At the end of two weeks so thinly settled a country had been reached that nearly every night was spent in camp. Yet these were not disagreeable nor was there much danger. Only one man who answered the general description of a ”cut-throat” had been seen, and he seemed inclined to make little trouble. He rode out on a jet black horse from a barn, near which a house had at one time stood, its site still marked by charred logs and a chimney. Perhaps it had been burned in the war-time; at any rate the place had a forsaken, disagreeable appearance, and the rough-looking stranger emerging suddenly from the barn, put the young emigrants on their guard at once.

For two hours the man rode in company with the boys, and finding out who they were, proposed to spend the night with them. Ree would have permitted it, but by his actions John so plainly gave the fellow to understand what he thought of him, that the stranger at last rode back in the direction he had come, cursing John for the opinions which the latter had expressed. The boys slept with ”one eye open” that night.

Daily the road became worse and worse. For great distances it was bordered on both sides by forests and the country was rough and broken.

There were wild animals and, undoubtedly, Indians not far away, but the settlements were yet too near for the young travelers to have much fear.

So when their camp fire had burned low in the evening, they piled on large sticks of wood, put their feet to the blaze, and, wrapped in their blankets, slept splendidly. One night when it rained--and the water came down in torrents--they made their bed inside the cart; but if the weather was pleasant they preferred to be beside the glowing coals.
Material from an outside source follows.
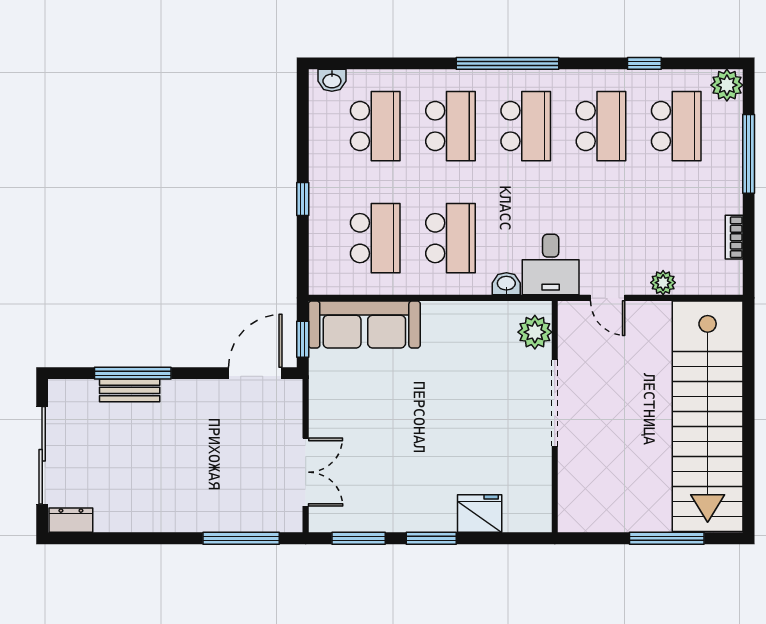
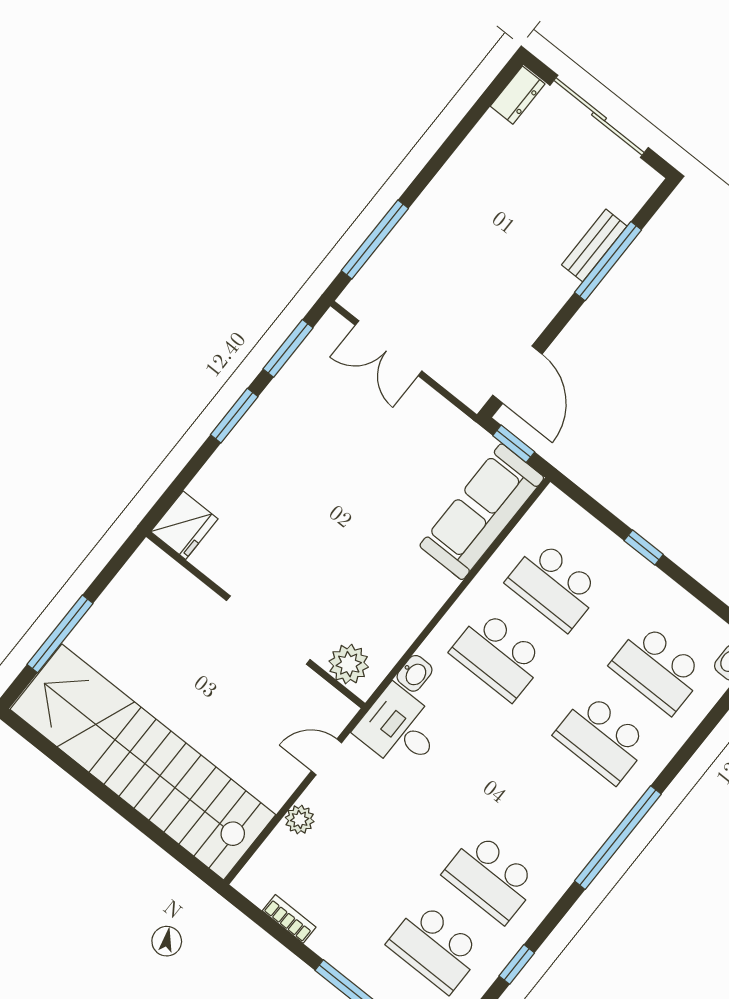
school desk: (526, 126) -> (546, 808), removed
fridge: (480, 513) -> (184, 525), moved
An adventure which had an important bearing on the future, befell the boys early in the fourth week of their travels. They had resolved to be saving of their ammunition, and wasted no powder in killing game for which they had no use, though they twice saw wild turkeys and once a bear, as they left civilization farther and farther behind. But when provisions from home began to run low, it happened, as so often it does, that when they felt the need of game to replenish their larder they chanced upon scarcely any.

”One of us must go through the woods, keeping in line with the road, and shoot something or other this afternoon,” said Ree, at dinner one day.

”The other will not be far away when he returns to the road again.”

”Which?” John smiled.

”I don't care. You go this time and I will try my luck another day,” Ree answered. ”Get a couple of turkeys, if you can, old boy; or, if you can get a deer, the weather is cool and the meat will keep.”